Camera geometry data:
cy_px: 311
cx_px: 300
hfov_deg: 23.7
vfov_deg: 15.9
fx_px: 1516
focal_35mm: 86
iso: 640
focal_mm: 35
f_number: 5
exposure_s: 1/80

--

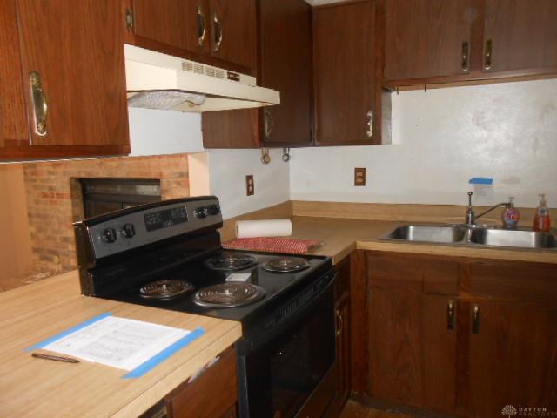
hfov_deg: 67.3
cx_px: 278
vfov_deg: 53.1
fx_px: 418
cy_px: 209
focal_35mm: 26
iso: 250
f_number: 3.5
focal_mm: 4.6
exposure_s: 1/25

--

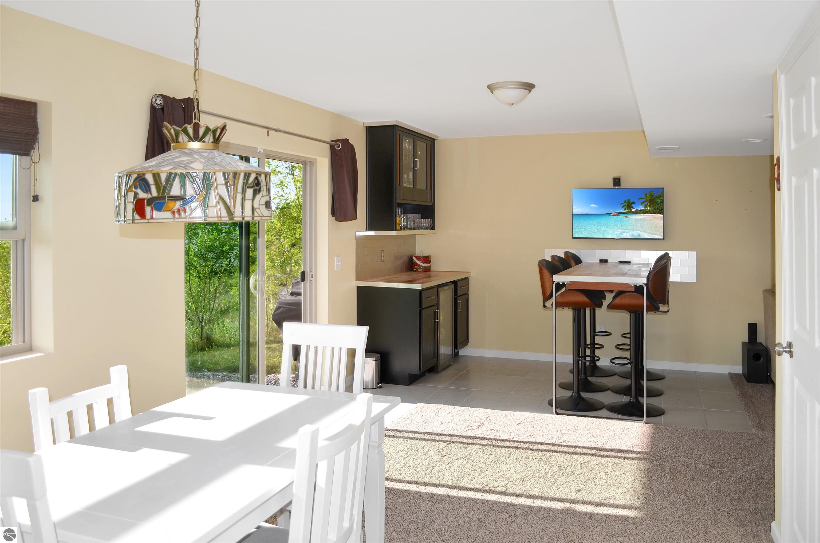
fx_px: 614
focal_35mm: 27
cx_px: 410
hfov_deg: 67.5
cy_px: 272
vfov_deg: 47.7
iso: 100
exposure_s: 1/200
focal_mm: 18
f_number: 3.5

* Written task *
Out of the data above, set down the lines from the one with "vfov_deg: 53.1" to the one with "exposure_s: 1/25", both included, exactly as written and with no additions.

* Completed exercise *
vfov_deg: 53.1
fx_px: 418
cy_px: 209
focal_35mm: 26
iso: 250
f_number: 3.5
focal_mm: 4.6
exposure_s: 1/25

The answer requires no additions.